Introduction:
Atrial fibrillation is an arrhythmic consequence of multiple
pathological processes leading to functional and structural changes in
the atrial muscle [1, 2]. Among the major pathologies leading to
this arrhythmia are hypertension, coronary artery disease and subsequent
heart failure play the major role. Less frequently recently are acquired
heart defects and hyperthyroidism, which also promotes atrial
fibrillation [3, 4]. Despite treating both atria as a substrate of
atrial fibrillation, it is clinically assumed that this arrhythmia
occurs mainly due to left atrial pathologies - primarily due to the
higher workload it needs to cope with as a consequence of the higher
left ventricular resistance. These diseases cause changes in the
structure of the atrial muscle through death and apoptosis of
cardiomyocytes, contributing to stromal fibrosis. This affects
generation of arrhythmia foci, local potential fragmentation and
possible re-entry loops. However, the main consequence visible in
echocardiography is the left atrial enlargement. This is also the result
of an increase in left ventricular filling pressure as well as organic
and functional mitral valve regurgitation.
Furthermore, atrial fibrillation is caused by other arrhythmias such as
multiple atrial extrasystole, atrial focal tachycardia or atrial flutter
[5, 6, 7]. Their constant duration or paroxysm lead to
electrophysiological changes in the action potential, usually a
shortening of the refractory period, the local intensity of which may be
different. This is manifested by heterogeneity of the repolarization
process. Repolarization disorders lead to functional conduction
disturbances, which, superimposed on structural changes and conduction
slowing associated with cardiomyocyte depletion, intensify the re-entry
phenomenon and promote the maintenance and persistence of arrhythmias.
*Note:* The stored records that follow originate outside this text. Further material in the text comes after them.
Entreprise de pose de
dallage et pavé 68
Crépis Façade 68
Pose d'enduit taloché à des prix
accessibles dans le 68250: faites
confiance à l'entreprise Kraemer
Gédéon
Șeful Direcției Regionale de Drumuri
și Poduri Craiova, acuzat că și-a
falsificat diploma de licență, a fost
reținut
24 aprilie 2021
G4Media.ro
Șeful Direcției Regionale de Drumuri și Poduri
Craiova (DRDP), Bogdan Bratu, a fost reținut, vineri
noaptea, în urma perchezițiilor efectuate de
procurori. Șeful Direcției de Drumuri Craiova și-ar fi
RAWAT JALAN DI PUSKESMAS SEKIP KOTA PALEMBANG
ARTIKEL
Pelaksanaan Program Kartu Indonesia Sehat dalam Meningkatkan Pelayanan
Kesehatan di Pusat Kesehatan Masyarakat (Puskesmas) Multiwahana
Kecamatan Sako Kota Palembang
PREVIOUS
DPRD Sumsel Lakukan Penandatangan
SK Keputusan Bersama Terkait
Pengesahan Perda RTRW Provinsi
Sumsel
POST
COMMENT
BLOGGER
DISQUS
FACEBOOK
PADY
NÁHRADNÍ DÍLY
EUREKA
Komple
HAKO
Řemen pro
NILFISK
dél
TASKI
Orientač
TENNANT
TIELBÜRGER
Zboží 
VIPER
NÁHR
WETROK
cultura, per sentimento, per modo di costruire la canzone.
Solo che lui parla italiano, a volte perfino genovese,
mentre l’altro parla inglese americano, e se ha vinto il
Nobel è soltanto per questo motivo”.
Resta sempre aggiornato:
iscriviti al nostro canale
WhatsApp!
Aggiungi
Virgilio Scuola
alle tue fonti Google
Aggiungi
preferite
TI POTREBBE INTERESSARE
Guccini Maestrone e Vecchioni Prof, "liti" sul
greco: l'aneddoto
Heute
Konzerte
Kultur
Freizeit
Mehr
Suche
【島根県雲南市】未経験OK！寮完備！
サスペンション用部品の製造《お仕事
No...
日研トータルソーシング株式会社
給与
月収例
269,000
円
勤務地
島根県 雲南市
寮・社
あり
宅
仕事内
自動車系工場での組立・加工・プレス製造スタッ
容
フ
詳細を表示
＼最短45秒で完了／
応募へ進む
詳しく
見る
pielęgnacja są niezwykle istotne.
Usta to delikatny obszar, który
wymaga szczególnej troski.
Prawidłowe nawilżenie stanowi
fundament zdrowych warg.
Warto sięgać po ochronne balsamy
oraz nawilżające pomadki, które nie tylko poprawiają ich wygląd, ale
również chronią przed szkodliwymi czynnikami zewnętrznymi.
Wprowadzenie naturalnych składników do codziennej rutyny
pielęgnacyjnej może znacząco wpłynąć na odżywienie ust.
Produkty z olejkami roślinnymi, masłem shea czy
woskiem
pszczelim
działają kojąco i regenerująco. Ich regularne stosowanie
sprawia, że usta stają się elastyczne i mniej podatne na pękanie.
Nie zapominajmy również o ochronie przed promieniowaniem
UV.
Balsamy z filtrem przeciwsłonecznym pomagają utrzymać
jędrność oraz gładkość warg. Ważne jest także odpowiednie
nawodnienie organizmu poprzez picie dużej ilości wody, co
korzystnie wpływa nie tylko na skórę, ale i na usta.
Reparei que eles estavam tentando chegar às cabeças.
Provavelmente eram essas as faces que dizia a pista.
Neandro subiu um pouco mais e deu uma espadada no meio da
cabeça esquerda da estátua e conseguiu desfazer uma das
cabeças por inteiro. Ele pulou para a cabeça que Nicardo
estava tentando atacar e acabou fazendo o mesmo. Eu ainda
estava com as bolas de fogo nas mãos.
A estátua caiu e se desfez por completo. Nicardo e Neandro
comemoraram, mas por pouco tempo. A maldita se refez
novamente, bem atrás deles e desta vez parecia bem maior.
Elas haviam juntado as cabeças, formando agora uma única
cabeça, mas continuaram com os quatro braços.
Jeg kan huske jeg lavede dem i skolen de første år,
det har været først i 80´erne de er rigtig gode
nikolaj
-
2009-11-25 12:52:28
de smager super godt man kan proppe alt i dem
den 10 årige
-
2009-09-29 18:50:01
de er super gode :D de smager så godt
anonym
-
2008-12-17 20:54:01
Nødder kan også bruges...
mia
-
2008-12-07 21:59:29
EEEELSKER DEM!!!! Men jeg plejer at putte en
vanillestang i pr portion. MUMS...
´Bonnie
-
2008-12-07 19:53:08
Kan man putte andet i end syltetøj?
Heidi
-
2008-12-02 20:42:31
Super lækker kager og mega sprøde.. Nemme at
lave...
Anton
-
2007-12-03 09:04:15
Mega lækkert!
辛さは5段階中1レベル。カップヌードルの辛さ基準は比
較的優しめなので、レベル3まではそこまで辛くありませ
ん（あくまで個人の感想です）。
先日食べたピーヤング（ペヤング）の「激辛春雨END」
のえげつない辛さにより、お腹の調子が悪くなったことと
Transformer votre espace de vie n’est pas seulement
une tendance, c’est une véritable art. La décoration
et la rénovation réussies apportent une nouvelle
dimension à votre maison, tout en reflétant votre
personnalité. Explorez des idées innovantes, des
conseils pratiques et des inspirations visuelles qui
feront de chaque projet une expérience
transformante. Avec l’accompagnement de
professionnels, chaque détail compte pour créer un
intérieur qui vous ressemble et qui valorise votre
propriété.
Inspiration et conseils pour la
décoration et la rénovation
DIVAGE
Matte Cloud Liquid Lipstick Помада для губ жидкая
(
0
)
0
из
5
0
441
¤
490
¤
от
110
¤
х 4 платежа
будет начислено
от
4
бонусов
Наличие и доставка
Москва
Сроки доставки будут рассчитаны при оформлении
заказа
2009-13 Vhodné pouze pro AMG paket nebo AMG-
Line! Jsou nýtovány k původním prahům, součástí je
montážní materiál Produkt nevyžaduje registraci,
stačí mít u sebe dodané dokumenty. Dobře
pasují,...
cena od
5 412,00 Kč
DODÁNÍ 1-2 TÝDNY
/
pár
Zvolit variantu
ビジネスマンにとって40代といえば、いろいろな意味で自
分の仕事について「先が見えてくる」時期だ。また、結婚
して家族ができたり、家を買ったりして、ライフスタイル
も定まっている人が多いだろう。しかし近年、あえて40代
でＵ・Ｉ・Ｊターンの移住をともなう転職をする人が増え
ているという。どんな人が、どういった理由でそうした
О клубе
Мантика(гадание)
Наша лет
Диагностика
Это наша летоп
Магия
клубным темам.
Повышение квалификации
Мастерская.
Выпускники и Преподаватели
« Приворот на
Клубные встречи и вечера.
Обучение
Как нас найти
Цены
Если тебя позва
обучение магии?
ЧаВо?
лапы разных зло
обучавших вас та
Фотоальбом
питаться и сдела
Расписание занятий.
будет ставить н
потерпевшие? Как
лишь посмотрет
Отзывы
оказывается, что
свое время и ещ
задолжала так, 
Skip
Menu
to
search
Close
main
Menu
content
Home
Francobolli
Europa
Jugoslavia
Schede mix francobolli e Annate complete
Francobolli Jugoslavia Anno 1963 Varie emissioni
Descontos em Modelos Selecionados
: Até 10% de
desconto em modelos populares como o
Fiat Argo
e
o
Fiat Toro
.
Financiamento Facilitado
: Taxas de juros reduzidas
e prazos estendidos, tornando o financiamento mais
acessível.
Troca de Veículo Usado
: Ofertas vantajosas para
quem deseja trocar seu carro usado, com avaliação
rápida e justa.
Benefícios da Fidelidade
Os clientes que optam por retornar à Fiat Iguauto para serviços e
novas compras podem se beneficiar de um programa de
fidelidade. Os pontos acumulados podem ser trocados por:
The described pathologies have an impact on the electrocardiographic
picture of the atrial muscle depolarization, depicted by the P wave of
the electrocardiogram. With the duration and progression of functional
and structural changes, the duration of the P wave prolongs, making it a
risk factor for atrial fibrillation [8].
An interesting and clinically important issue is the positive
relationship between atrial fibrillation paroxysm and the tendency of
the arrhythmia to persist, which was reflected in the term “AF begets
AF” created by Wijffels et al. [9]. Rapid atrial arrhythmias affect
the functional changes in the process of atrial muscular repolarization
and, above all, induce heterogeneity of refraction duration by the
formation of local blocks and slow conduction zones [10]. In
addition, atrial fibrillation episodes lead to left atrial enlargement,
most likely due to an increase in filling pressure but also due to blood
retention and functional mitral regurgitation. All the processes
described cause that with time the paroxysmal AF becomes persistent, and
finally the decision is made to leave the arrhythmia in a permanent form
[4, 10, 11].
All the issues mentioned, indicate the necessity of complex systemic
treatment and prevention of AF paroxysms. An important aspect is to
reduce the duration of individual episodes using pharmacological or
electrical conversion to sinus rhythm. Prolonged arrhythmia paroxysms
lead to a deepening of functional and anatomical changes; hence it is
likely that patients with persistent atrial fibrillation after sinus
rhythm restoration have a longer duration of the P wave compared to
patients with paroxysmal form of the arrhythmia.